## Work request
Reproduce the complete set of records, exactly as they appear.

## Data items
# # # # # # #
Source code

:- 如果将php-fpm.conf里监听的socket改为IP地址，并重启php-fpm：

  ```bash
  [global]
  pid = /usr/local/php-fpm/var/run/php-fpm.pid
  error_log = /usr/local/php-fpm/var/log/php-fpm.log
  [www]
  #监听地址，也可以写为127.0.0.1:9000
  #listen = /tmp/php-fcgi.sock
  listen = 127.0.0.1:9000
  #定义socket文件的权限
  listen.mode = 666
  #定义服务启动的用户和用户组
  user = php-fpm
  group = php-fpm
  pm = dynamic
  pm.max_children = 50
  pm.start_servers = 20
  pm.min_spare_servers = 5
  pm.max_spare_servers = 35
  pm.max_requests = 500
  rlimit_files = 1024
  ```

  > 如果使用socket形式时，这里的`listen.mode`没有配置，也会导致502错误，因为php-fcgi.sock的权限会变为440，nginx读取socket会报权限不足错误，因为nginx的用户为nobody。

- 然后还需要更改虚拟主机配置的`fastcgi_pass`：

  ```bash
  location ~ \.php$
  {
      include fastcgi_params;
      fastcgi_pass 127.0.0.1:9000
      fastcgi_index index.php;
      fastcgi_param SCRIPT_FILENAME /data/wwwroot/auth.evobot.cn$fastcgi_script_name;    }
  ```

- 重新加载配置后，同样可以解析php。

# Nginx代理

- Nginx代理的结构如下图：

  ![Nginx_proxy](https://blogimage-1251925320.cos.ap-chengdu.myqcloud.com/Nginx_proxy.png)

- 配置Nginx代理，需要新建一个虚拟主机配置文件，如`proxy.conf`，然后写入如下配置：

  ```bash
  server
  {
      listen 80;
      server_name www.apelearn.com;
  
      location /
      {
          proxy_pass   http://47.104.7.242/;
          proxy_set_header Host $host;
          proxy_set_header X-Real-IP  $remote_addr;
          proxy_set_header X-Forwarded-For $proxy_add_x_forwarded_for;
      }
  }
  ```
# # # # # # #
## Response box
Source code

:- 如果将php-fpm.conf里监听的socket改为IP地址，并重启php-fpm：

  ```bash
  [global]
  pid = /usr/local/php-fpm/var/run/php-fpm.pid
  error_log = /usr/local/php-fpm/var/log/php-fpm.log
  [www]
  #监听地址，也可以写为127.0.0.1:9000
  #listen = /tmp/php-fcgi.sock
  listen = 127.0.0.1:9000
  #定义socket文件的权限
  listen.mode = 666
  #定义服务启动的用户和用户组
  user = php-fpm
  group = php-fpm
  pm = dynamic
  pm.max_children = 50
  pm.start_servers = 20
  pm.min_spare_servers = 5
  pm.max_spare_servers = 35
  pm.max_requests = 500
  rlimit_files = 1024
  ```

  > 如果使用socket形式时，这里的`listen.mode`没有配置，也会导致502错误，因为php-fcgi.sock的权限会变为440，nginx读取socket会报权限不足错误，因为nginx的用户为nobody。

- 然后还需要更改虚拟主机配置的`fastcgi_pass`：

  ```bash
  location ~ \.php$
  {
      include fastcgi_params;
      fastcgi_pass 127.0.0.1:9000
      fastcgi_index index.php;
      fastcgi_param SCRIPT_FILENAME /data/wwwroot/auth.evobot.cn$fastcgi_script_name;    }
  ```

- 重新加载配置后，同样可以解析php。

# Nginx代理

- Nginx代理的结构如下图：

  ![Nginx_proxy](https://blogimage-1251925320.cos.ap-chengdu.myqcloud.com/Nginx_proxy.png)

- 配置Nginx代理，需要新建一个虚拟主机配置文件，如`proxy.conf`，然后写入如下配置：

  ```bash
  server
  {
      listen 80;
      server_name www.apelearn.com;
  
      location /
      {
          proxy_pass   http://47.104.7.242/;
          proxy_set_header Host $host;
          proxy_set_header X-Real-IP  $remote_addr;
          proxy_set_header X-Forwarded-For $proxy_add_x_forwarded_for;
      }
  }
  ```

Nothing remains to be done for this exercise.